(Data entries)

——————————

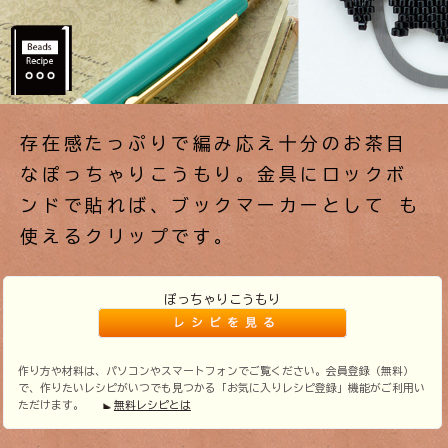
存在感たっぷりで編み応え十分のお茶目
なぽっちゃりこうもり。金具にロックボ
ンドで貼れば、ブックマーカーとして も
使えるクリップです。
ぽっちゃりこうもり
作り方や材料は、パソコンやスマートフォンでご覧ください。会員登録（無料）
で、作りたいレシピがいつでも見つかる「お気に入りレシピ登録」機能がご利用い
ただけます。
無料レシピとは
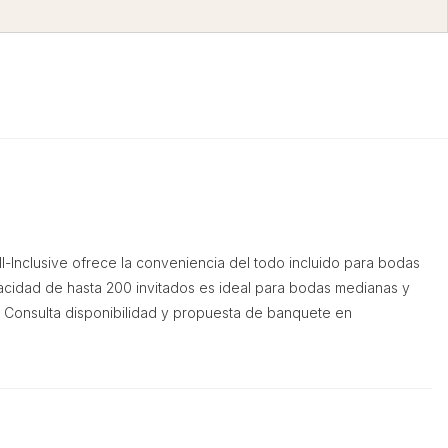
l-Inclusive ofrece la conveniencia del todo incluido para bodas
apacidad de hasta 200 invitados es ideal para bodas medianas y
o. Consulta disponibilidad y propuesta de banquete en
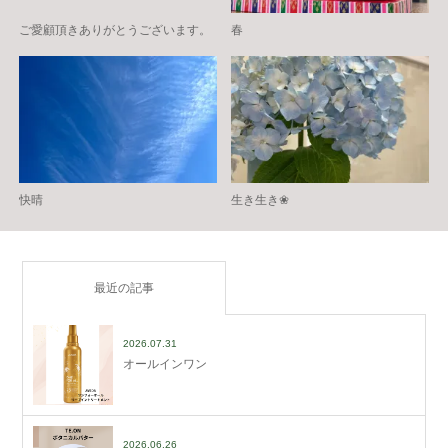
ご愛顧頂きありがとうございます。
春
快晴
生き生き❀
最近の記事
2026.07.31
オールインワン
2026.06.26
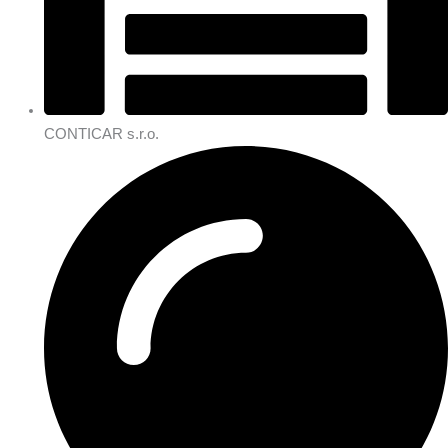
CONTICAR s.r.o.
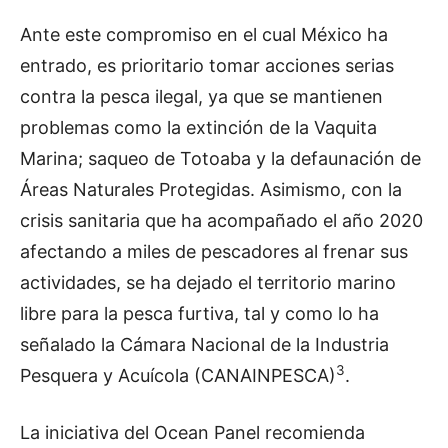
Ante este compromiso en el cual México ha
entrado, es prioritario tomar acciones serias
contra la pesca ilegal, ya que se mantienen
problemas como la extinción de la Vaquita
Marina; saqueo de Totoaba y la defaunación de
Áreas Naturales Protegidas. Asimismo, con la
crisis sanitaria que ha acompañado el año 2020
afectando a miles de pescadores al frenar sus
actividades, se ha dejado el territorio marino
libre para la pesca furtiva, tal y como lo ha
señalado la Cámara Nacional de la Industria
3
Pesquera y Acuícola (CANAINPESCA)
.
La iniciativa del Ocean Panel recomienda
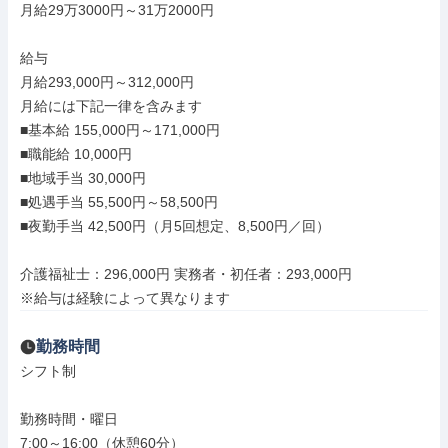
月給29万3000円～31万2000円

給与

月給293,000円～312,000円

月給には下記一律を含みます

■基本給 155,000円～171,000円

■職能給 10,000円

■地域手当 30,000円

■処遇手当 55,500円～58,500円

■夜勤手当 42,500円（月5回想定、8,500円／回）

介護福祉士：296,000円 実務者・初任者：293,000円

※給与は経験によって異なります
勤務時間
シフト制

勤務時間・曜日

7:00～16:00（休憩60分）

——————————

AIM OF THE EXERCISE |
Rewrite the data above, replacing "ブックマーカー" with "しおり" and leaving everything else unchanged. Omit the pictures from your answer.

REPLY |
存在感たっぷりで編み応え十分のお茶目
なぽっちゃりこうもり。金具にロックボ
ンドで貼れば、しおりとして も
使えるクリップです。
ぽっちゃりこうもり
作り方や材料は、パソコンやスマートフォンでご覧ください。会員登録（無料）
で、作りたいレシピがいつでも見つかる「お気に入りレシピ登録」機能がご利用い
ただけます。
無料レシピとは
l-Inclusive ofrece la conveniencia del todo incluido para bodas
apacidad de hasta 200 invitados es ideal para bodas medianas y
o. Consulta disponibilidad y propuesta de banquete en
ご愛顧頂きありがとうございます。
春
快晴
生き生き❀
最近の記事
2026.07.31
オールインワン
2026.06.26
CONTICAR s.r.o.
Ante este compromiso en el cual México ha
entrado, es prioritario tomar acciones serias
contra la pesca ilegal, ya que se mantienen
problemas como la extinción de la Vaquita
Marina; saqueo de Totoaba y la defaunación de
Áreas Naturales Protegidas. Asimismo, con la
crisis sanitaria que ha acompañado el año 2020
afectando a miles de pescadores al frenar sus
actividades, se ha dejado el territorio marino
libre para la pesca furtiva, tal y como lo ha
señalado la Cámara Nacional de la Industria
3
Pesquera y Acuícola (CANAINPESCA)
.
La iniciativa del Ocean Panel recomienda
月給29万3000円～31万2000円

給与

月給293,000円～312,000円

月給には下記一律を含みます

■基本給 155,000円～171,000円

■職能給 10,000円

■地域手当 30,000円

■処遇手当 55,500円～58,500円

■夜勤手当 42,500円（月5回想定、8,500円／回）

介護福祉士：296,000円 実務者・初任者：293,000円

※給与は経験によって異なります
勤務時間
シフト制

勤務時間・曜日

7:00～16:00（休憩60分）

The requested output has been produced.